Exercise instructions
List every line in the items below that contains the word "value". Case counts, so a line matches only if the letters' case is the same.

Exercise materials

□ □ □ □ □ □ □

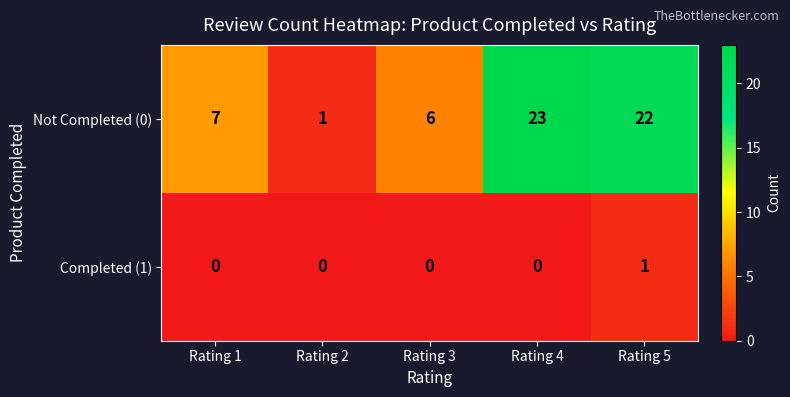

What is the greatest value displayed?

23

□ □ □ □ □ □ □

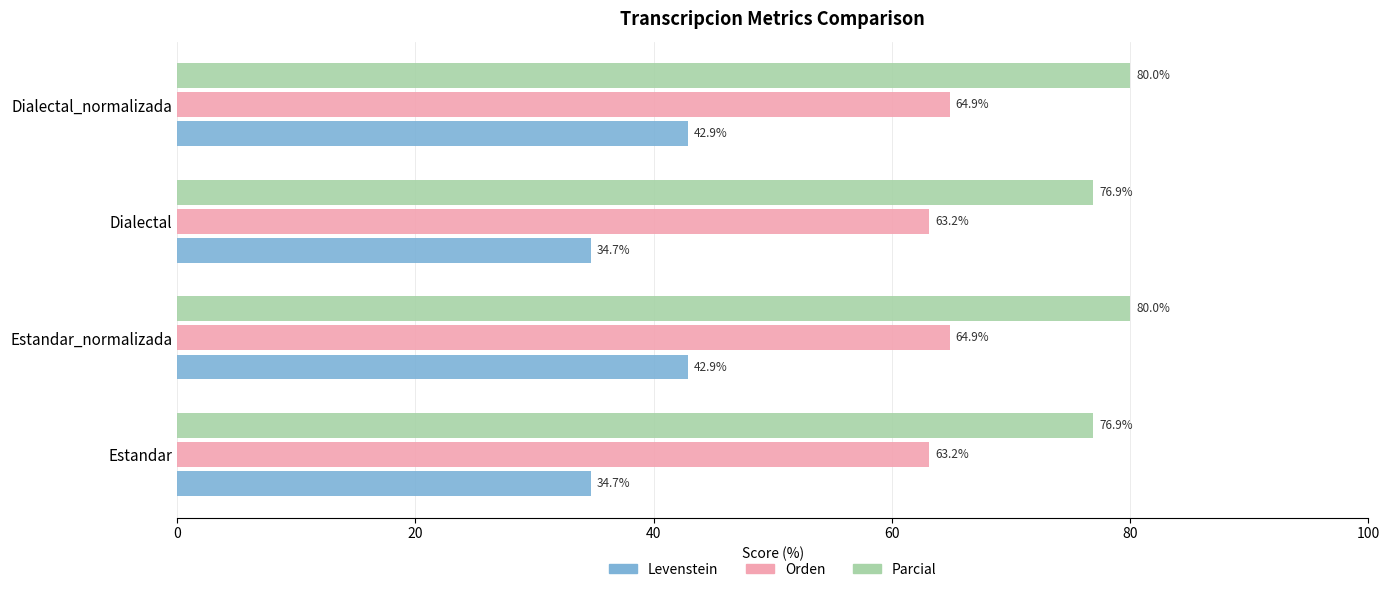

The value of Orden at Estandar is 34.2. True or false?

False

□ □ □ □ □ □ □

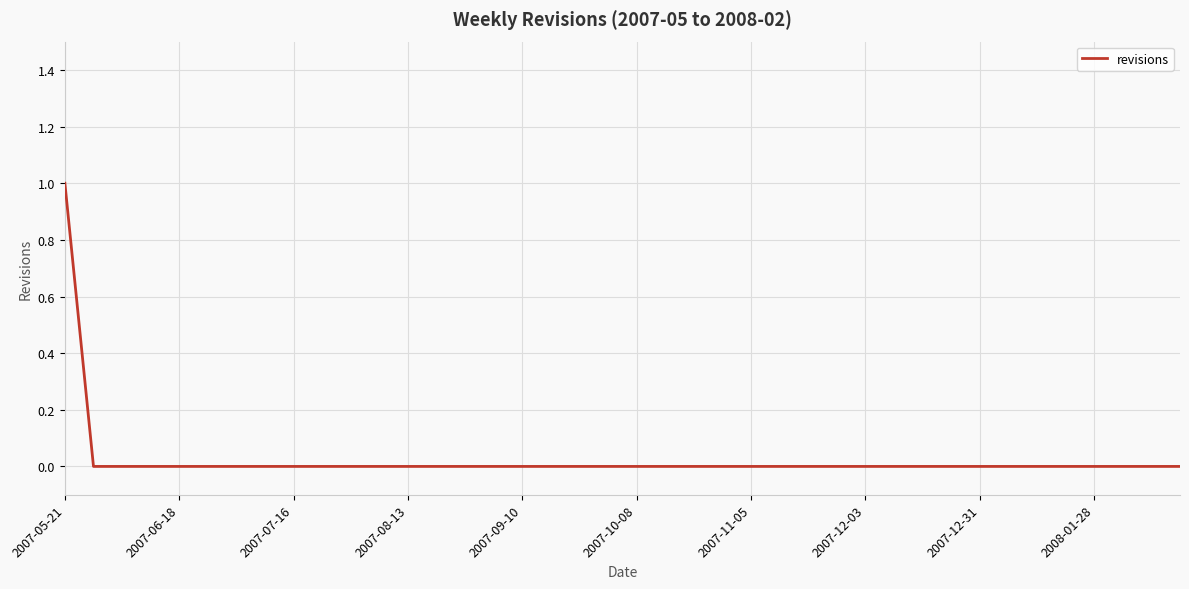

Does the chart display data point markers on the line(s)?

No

□ □ □ □ □ □ □

Answer space
What is the greatest value displayed?
The value of Orden at Estandar is 34.2. True or false?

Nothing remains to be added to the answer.